Statistical Inference and Ensemble Machine Learning for Dependent Data
- Author(s): Davies, Molly Margaret
- Advisor(s): van der Laan, Mark J
- et al.
The focus of this dissertation is on extending targeted learning to settings with complex unknown dependence structure, with an emphasis on applications in environmental science and environmental health.
The bulk of the work in targeted learning and semiparametric inference in general has been with respect to data generated by independent units.
Truly independent, randomized experiments in the environmental sciences and environmental health are rare, and data indexed by time and/or space is quite common.
These scientific disciplines need flexible algorithms for model selection and model combining that can accommodate things like physical process models and Bayesian hierarchical approaches. They also need inference that honestly and realistically handles limited knowledge about dependence in the data.

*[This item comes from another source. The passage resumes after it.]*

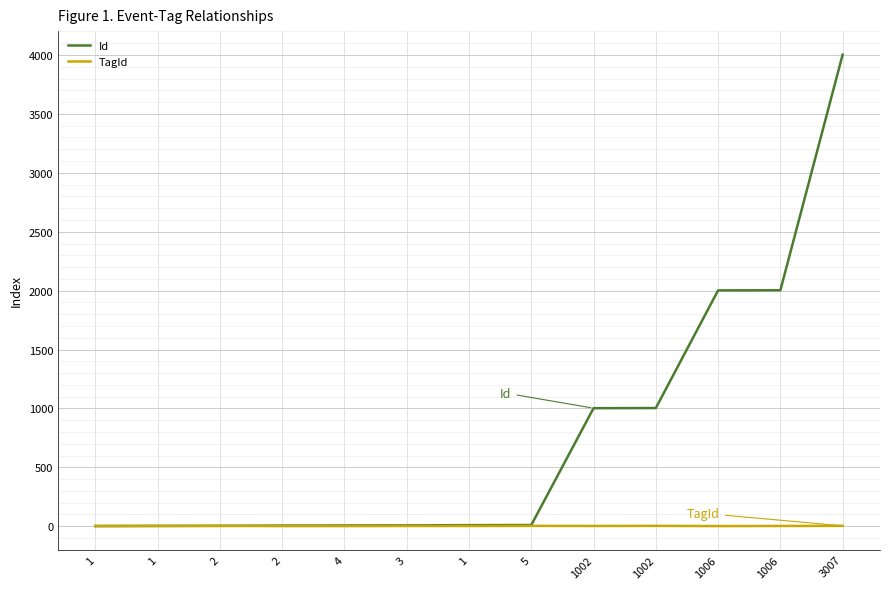

Does the chart have visible grid lines?

Yes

The goal of the research program reflected in this dissertation is to formalize results and build tools to address these needs.

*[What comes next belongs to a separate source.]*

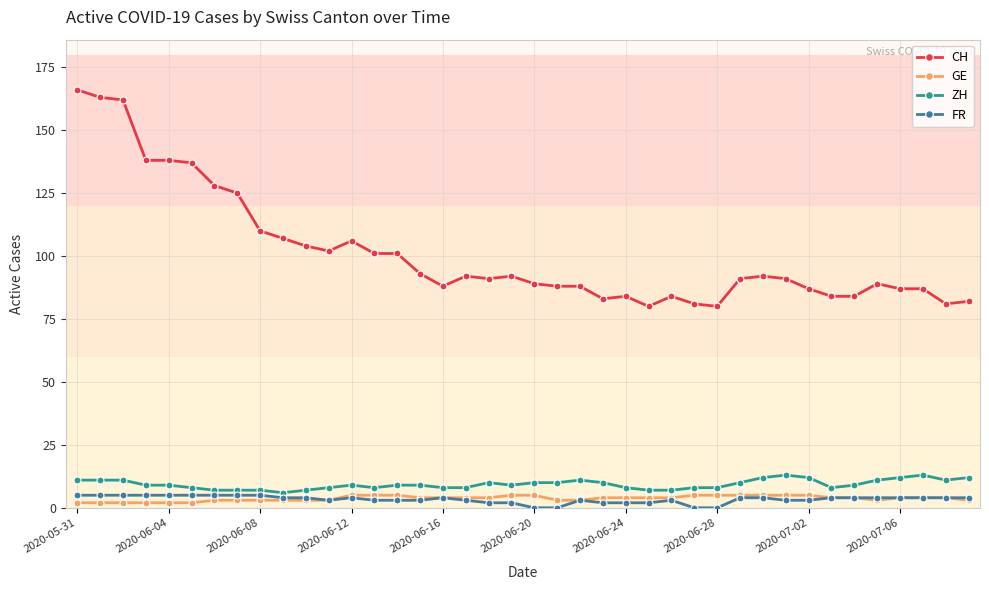

At how many categories does at least one series exceed 28?

40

Chapter 1 provides a brief introduction to the context and spirit of the work contained in this dissertation.
Chapter 2 focuses on Super Learner for spatial prediction. Spatial prediction is an important problem in many scientific disciplines, and plays an especially important role in the environmental sciences. We review the optimality properties of Super Learner in general and discuss the assumptions required in order for them to hold when using Super Learner for spatial prediction.

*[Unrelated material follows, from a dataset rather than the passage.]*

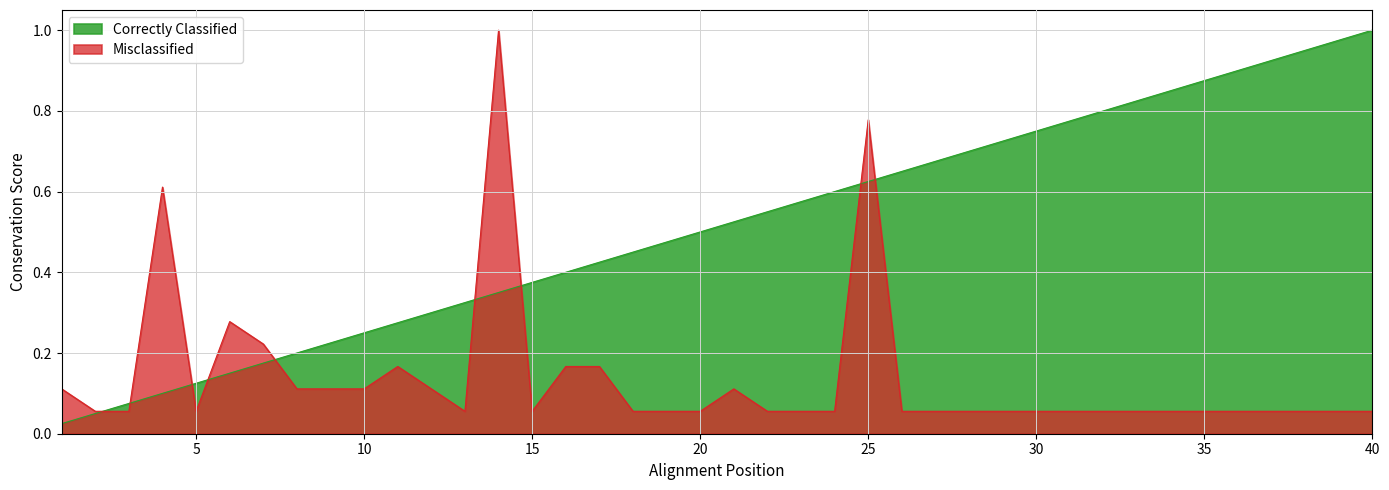

Rank the series at 2 from lowest to highest value.

link_rank, col_5_values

We present results of a simulation study confirming Super Learner works well in practice under a variety of sample sizes, sampling designs, and data-generating functions.
We also apply Super Learner to a real world, benchmark dataset for spatial prediction methods.
Appendix A contains a theorem extending an existing oracle inequality to the case of fixed design regression.
Chapter 3 describes a new approach to standard error estimation called Sieve Plateau (SP) variance estimation, an approach that allows us to learn from sequences of influence function based variance estimators, even when the true dependence structure is poorly understood. SP variance estimation can be prohibitively computationally expensive if not
implemented with care. Appendix D contains completely general, highly optimized, heavily commented code as a reference for future users.
Chapter 4 uses targeted learning techniques to examine the relationship between ventilation rate and illness absence in a California school district observed over a period of two years. There is much that is unknown about the relationship between ventilation rates and human health outcomes, and there is a particular need to know more with respect to the school environment. It would be helpful for policy makers and indoor environment scientists to have estimates of average classroom illness absence rates when the average ventilation rate in the recent past failed to achieve a variety of different thresholds. The aim of this work is to provide these estimates. These data are challenging to work with, as they constitute a clustered, discontinuous time series with unknown dependence structure at both the classroom and school level. We use Super Learner to estimate the relevant parts of the likelihood; targeted maximum likelihood to estimate the target parameters; and SP variance estimation to obtain standard error estimates.